Si è distinta in numerosi concorsi pianistici, ottenendo il primo premio di categoria al “Premio Crescendo” di Firenze (2011), a Nuovi Orizzonti di Arezzo (2011), alla Nuova coppa pianisti ad Osimo (AN) (2012),  il primo premio assoluto ai concorsi Città di Ascoli Piceno (2011), Città della Pieve (PG) (2011 e 2012, premiata da Gilda Buttà), al Premio pianistico Sergio Cafaro di Magliano Sabina (RI) e premio Federico Marini a Falconara (AN) (2014), al concorso “Piana del Cavaliere” a Carsoli (AQ) (2014), al concorso “Città di Camerino” (MC) (2014), al concorso “Francesco Paolo Tosti” di Ortona (CH) (2015), al concorso pianistico di Torano Nuovo (TE)(2016), al premio”Città di Bucchianico”(CH) (2015), conseguendo, oltre al primo premio assoluto, anche la menzione speciale per la migliore interpretazione di un brano di Chopin fra tutte le categorie. L’ultimo importante successo è il primo premio assoluto al concorso internazionale di Barletta.

E’ stata invitata a Bologna nel febbraio 2014 in occasione di  un importante concerto suonando insieme ai maestri Luigi Ferdinando Tagliavini e Liuwe Tamminga alla presenza dell’ambasciatore olandese in Italia e della direttrice  Emilie Gordenker del museo Mauritshuis dell’Aia in occasione dell’ apertura della  mostra di Vermer ( “La ragazza con l’orecchino di perla”).

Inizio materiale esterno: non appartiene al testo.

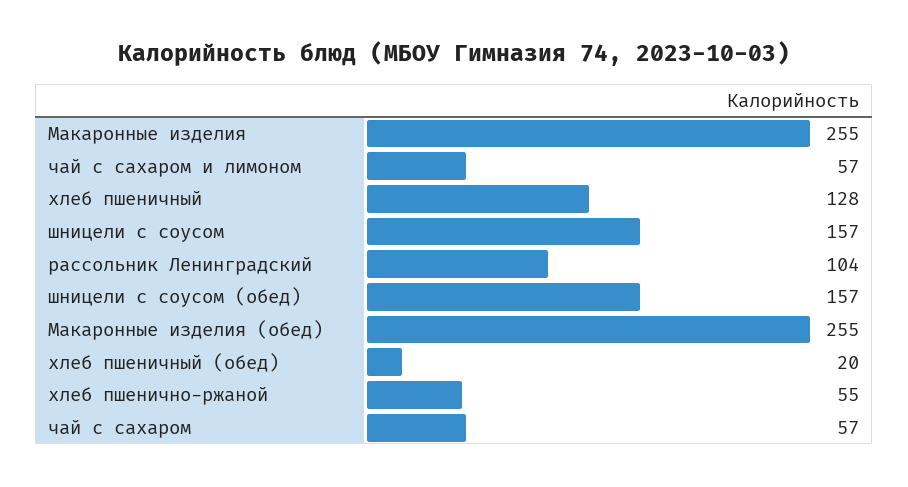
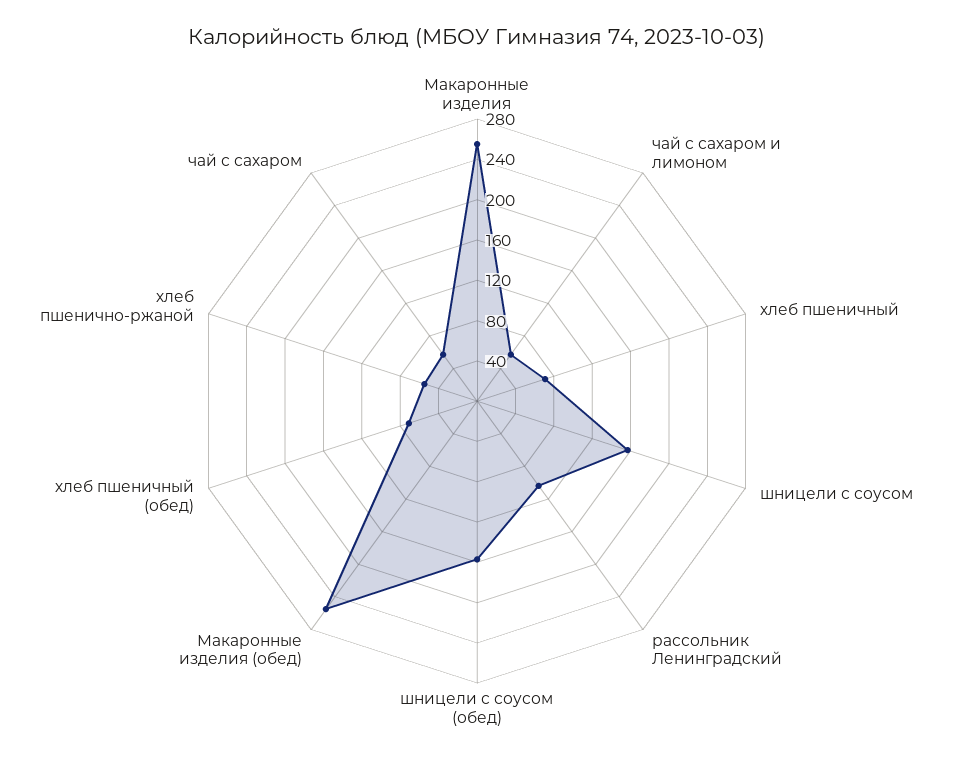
хлеб пшеничный: 128 -> 70
хлеб пшеничный (обед): 20 -> 70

Ha suonato a 12 anni con la Human Rights Orchestra un brano inedito del Maestro Andrea Strappa “Il cibo della terra” diretto da  Alessio Allegrini; inoltre con l’orchestra “Sinfonietta Gigli” di Recanati ha eseguito l’andante spianato e grande polacca brillante di Chopin.

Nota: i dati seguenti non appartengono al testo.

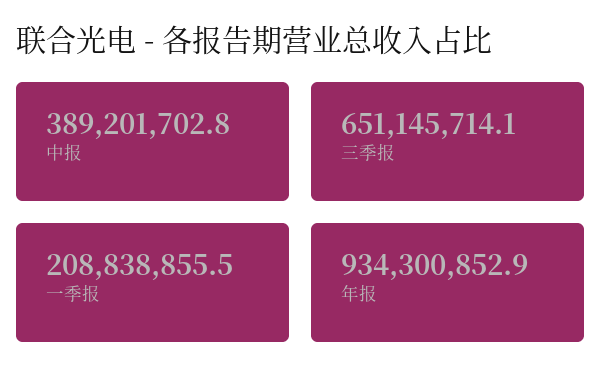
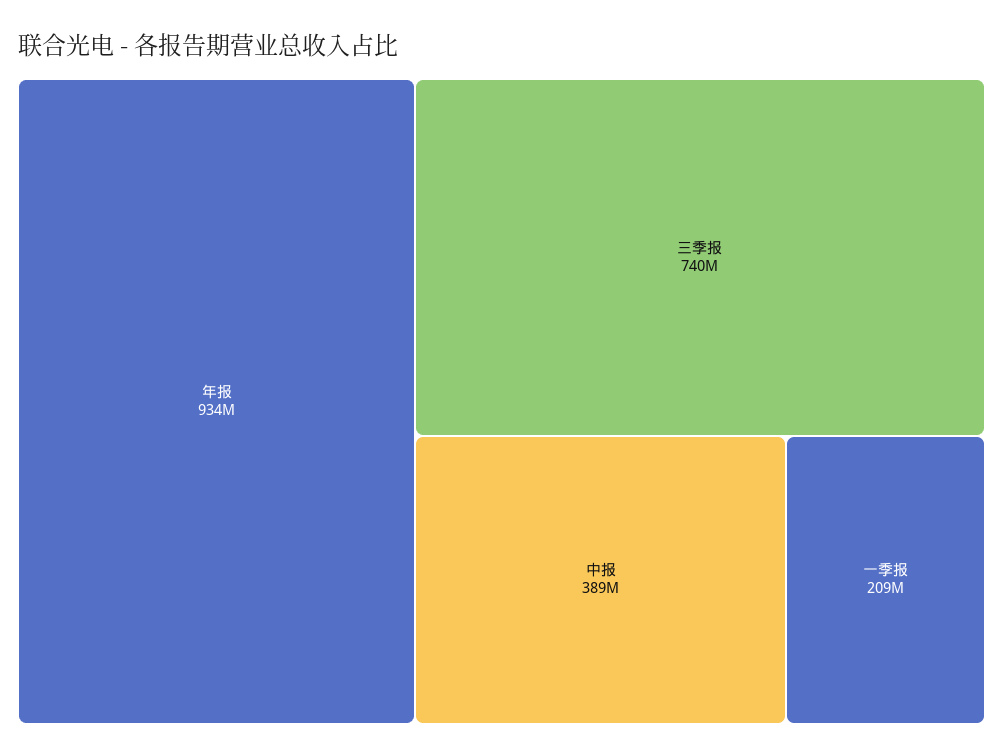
三季报: 651145714.1 -> 740000000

Si è esibita presso il proprio Conservatorio alla presenza dell’allora Ministro della Pubblica Istruzione Stefania Giannini in occasione di una visita nella città di Fermo. Ha inoltre inciso alcuni brani per documentare le sonorità dei clavicembali, spinette e pianoforti  della “Collezione Tagliavini”; tali brani sono tuttora riprodotti nei sistemi interattivi del museo a disposizione dei visitatori. Attualmente frequenta l’Accademia Pianistica di Imola, sotto la guida del M° Igor Roma.